The line plays the muse in his works, and not just in his paintings. It takes a life of its own, also in his linocuts, etchings and drawings. It is bold, well-defined and appears to be sure of its purpose. Sometimes it’s a single stroke of black ink or crayon that defines the work, at other times it’s
a small, repetitive incision that brings the work together. But the line is always emphatic and captures the viewer’s attention.

“When I look at the faces, the strong lines, I am reminded of Abanindranath Tagore’s masks. I think Shaw must have drawn inspiration from there. He is brutal in the way he brings these people alive,” says Ina Puri, who curated a retrospective of the artist recently at Delhi’s Bikaner House.

Organised by Kolkata-based gallery Art Exposure, the show, titled Lalu Prasad Shaw––Early and Recent Works, had on display 75 of the artist’s works, starting with early academic graphics and drawings to the figurative paintings in tempera that chronicle the artist’s seven-decade-long creative journey.

“Everybody interprets his graphics differently. When Shaw works with burin (an engraving tool used in printmaking), what is it that he’s doing? The images are non-representational but concealed in his stark black and white lines, there’s a lot happening,” Puri continues.

Born in 1937, Shaw lived through the turbulent years of Partition and the Bengal famine. The Naxal uprising in the east seeped into his works as well. “His graphics are abstract expressions. In strong lines and boundaries, one can see the pain of Partition,” says artist Debashish Mukherjee, who conducted a walkthrough of the show.

Puri recalls fellow printmaker and artist KG Subramanyan saying that he could see many different emotions in Shaw’s graphic works from love and happiness to loneliness. Shaw, who currently lives and works in Kolkata, broke into the Indian art scene during the Sixties when the art world was seeing a resurgence of printmaking. He worked alongside Bengal greats such as Somnath Hore and Sanat Kar. Shaw graduated from Calcutta’s Government College of Art, where he learnt European techniques to create watercolour paintings, working with oils, and portraiture, but he was always on the lookout for
a style of his own.

The artist found himself drawn to indigenous styles. Soon elements from the Kalighat pat paintings and the Mughal miniatures emerged in his practice. An example of the reinterpretation of the pattachitra features a cat and a fish. Part of the Delhi show, its simplistic figurative form, executed in Shaw’s familiar deft lines, is arresting.

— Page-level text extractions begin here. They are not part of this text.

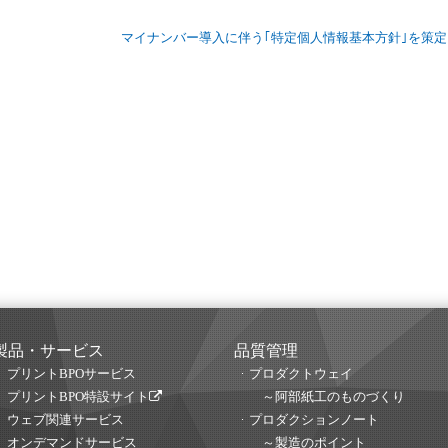
マイナンバー導入に伴う｢特定個人情報基本方針｣を策
製品・サービス
品質管理
プリントBPOサービス
プロダクトウェイ
プリントBPO特設サイト
～阿部紙工のものづくり
ウェブ関連サービス
プロダクションノート
オンデマンドサービス
～製造のポイント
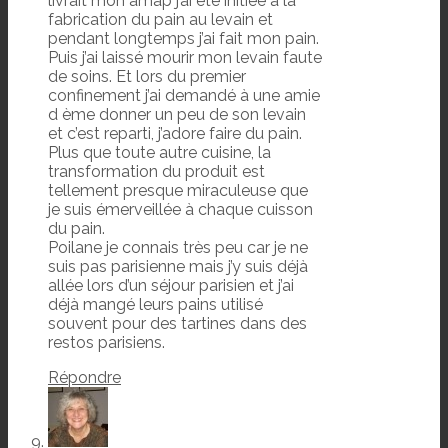
livrait mon amap j’ai été initiée à la
fabrication du pain au levain et
pendant longtemps j’ai fait mon pain.
Puis j’ai laissé mourir mon levain faute
de soins. Et lors du premier
confinement j’ai demandé à une amie
d ème donner un peu de son levain
et c’est reparti, j’adore faire du pain.
Plus que toute autre cuisine, la
transformation du produit est
tellement presque miraculeuse que
je suis émerveillée à chaque cuisson
du pain.
Poilane je connais très peu car je ne
suis pas parisienne mais j’y suis déjà
allée lors d’un séjour parisien et j’ai
déjà mangé leurs pains utilisé
souvent pour des tartines dans des
restos parisiens.
Répondre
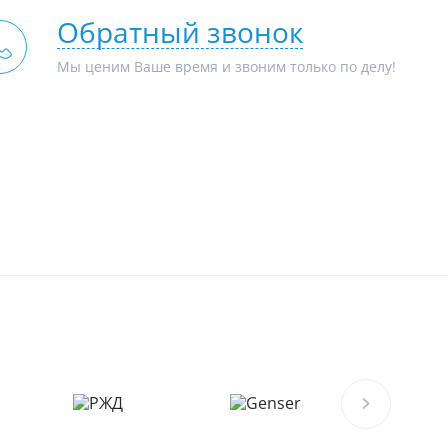
Обратный звонок
Мы ценим Ваше время и звоним только по делу!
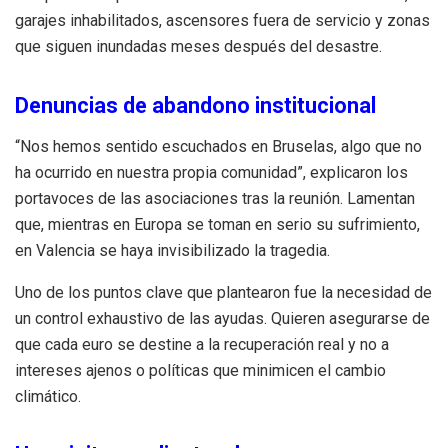
garajes inhabilitados, ascensores fuera de servicio y zonas
que siguen inundadas meses después del desastre.
Denuncias de abandono institucional
“Nos hemos sentido escuchados en Bruselas, algo que no
ha ocurrido en nuestra propia comunidad”, explicaron los
portavoces de las asociaciones tras la reunión. Lamentan
que, mientras en Europa se toman en serio su sufrimiento,
en Valencia se haya invisibilizado la tragedia.
Uno de los puntos clave que plantearon fue la necesidad de
un control exhaustivo de las ayudas. Quieren asegurarse de
que cada euro se destine a la recuperación real y no a
intereses ajenos o políticas que minimicen el cambio
climático.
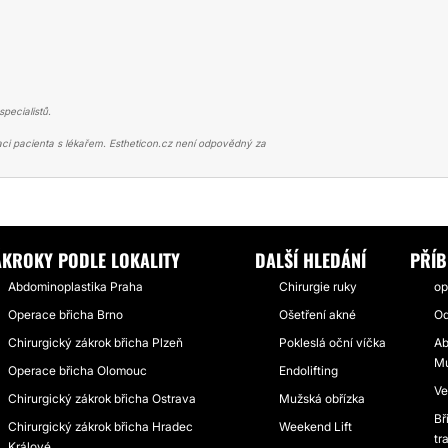
pecialistů.
ci pacienta s lékařem. Estheticon.cz není odpovědný za
NOPLASTIKA
48 LET ABDOMINOPLASTIKA BŘICHA S KÝLOU MUDR. FRAJ
ÁKROKY PODLE LOKALITY
DALŠÍ HLEDÁNÍ
PŘÍB
Abdominoplastika Praha
Chirurgie ruky
op
Operace břicha Brno
Ošetření akné
Od
Chirurgický zákrok břicha Plzeň
Pokleslá oční víčka
Ab
Mu
Operace břicha Olomouc
Endolifting
Ve
Chirurgický zákrok břicha Ostrava
Mužská obřízka
Bř
Chirurgický zákrok břicha Hradec
Weekend Lift
tr
Králové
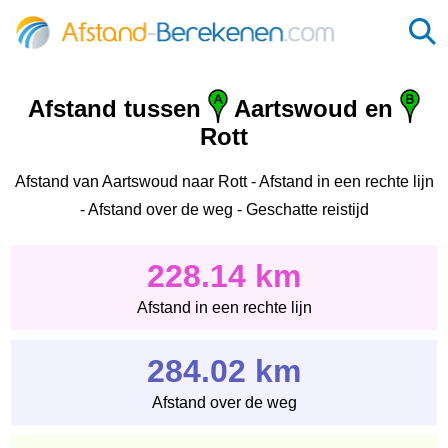
Afstand tussen
Aartswoud en
Rott
Afstand van Aartswoud naar Rott - Afstand in een rechte lijn
- Afstand over de weg - Geschatte reistijd
228.14 km
Afstand in een rechte lijn
284.02 km
Afstand over de weg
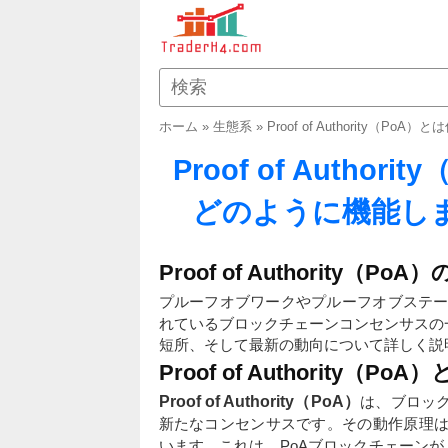
ホーム
»
生態系
»
Proof of Authority
Proof of Autho
どのように機能しま
Proof of Authority（PoA
プルーフオブワークやプルーフオブステ
れているブロックチェーンコンセンサスの
短所、そして最新の動向について詳しく説
Proof of Authority（P
Proof of Authority（PoA）
は、ブロッ
新たなコンセンサスです。その動作原理
います。これは、PoAブロックチェーンが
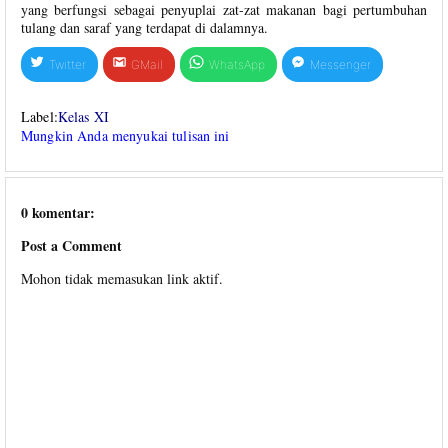
yang berfungsi sebagai penyuplai zat-zat makanan bagi pertumbuhan
tulang dan saraf yang terdapat di dalamnya.
Twitter
GMail
WhatsApp
Messenger
Label:
Kelas XI
Mungkin Anda menyukai tulisan ini
0 komentar:
Post a Comment
Mohon tidak memasukan link aktif.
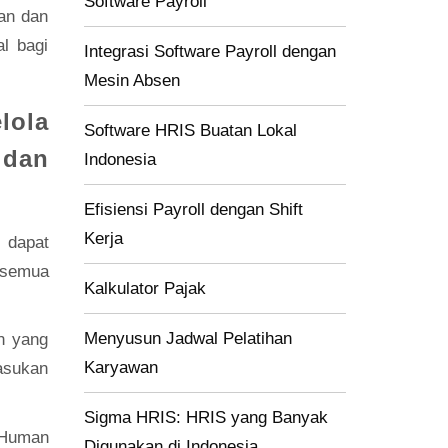
Software Payroll
an dan
l bagi
Integrasi Software Payroll dengan
Mesin Absen
lola
Software HRIS Buatan Lokal
 dan
Indonesia
Efisiensi Payroll dengan Shift
Kerja
 dapat
 semua
Kalkulator Pajak
Menyusun Jadwal Pelatihan
n yang
Karyawan
asukan
Sigma HRIS: HRIS yang Banyak
(Human
Digunakan di Indonesia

“The sensitivity with which he makes these drawings––dogs, pigs or the boar––is incredible,” Puri says.
Talking about Shaw’s babu-bibi portraits, she explains, “There are double borders on these works seen in the Mughal miniature paintings. The framing too is done in a way that it looks almost like the artist is taking a photograph in an old-fashioned studio.”

But, is his practice, rooted so firmly in a bygone era, still relevant?

According to Mukherjee, the simplicity of Shaw’s works keeps them pertinent. “Shaw might not come across as a political artist, because his works capture the mundane daily life, but daily life is also political,” says the Noida-based artist.

Puri agrees. Besides Shaw’s works marking a significant period in Bengal’s art history, they are “completely original”. “His paintings leave the viewer perplexed. Shaw’s approach is that of
a modernist, but his concerns are contemporary,” she says.